40S ribosomal protein S16''' is a protein that in humans is encoded by the RPS16'' gene.

Ribosomes, the organelles that catalyze protein synthesis, consist of a small 40S subunit and a large 60S subunit. Together these subunits are composed of 4 RNA species and approximately 80 structurally distinct proteins. This gene encodes a ribosomal protein that is a component of the 40S subunit. The protein belongs to the S9P family of ribosomal proteins. It is located in the cytoplasm.
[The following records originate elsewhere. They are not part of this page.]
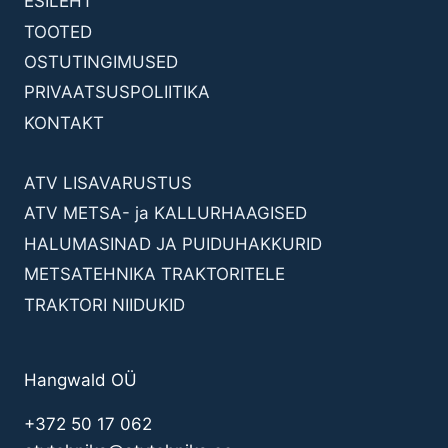
ESILEHT
TOOTED
OSTUTINGIMUSED
PRIVAATSUSPOLIITIKA
KONTAKT
ATV LISAVARUSTUS
ATV METSA- ja KALLURHAAGISED
HALUMASINAD JA PUIDUHAKKURID
METSATEHNIKA TRAKTORITELE
TRAKTORI NIIDUKID
Hangwald OÜ
+372 50 17 062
As is typical for genes encoding ribosomal proteins, there are multiple processed pseudogenes of this gene dispersed through the genome.

Interactions
Ribosomal protein S16 is one of the proteins from the small ribosomal subunit. It belongs to a ribosomal protein family that is divided into three groups based on sequence similarity:

* Eubacterial S16.

* Algal and plant chloroplast S16.

* Cyanelle S16.

* Neurospora crassa mitochondrial S24 (cyt-21).

S16 proteins have about 100 amino-acid residues. There are two paralogues in Arabidopsis thaliana, RPS16-1 (chloroplastic) and RPS16-2 (targeted to the chloroplast and the mitochondrion) 

[4].

RPS16 has been shown to interact with CDC5L.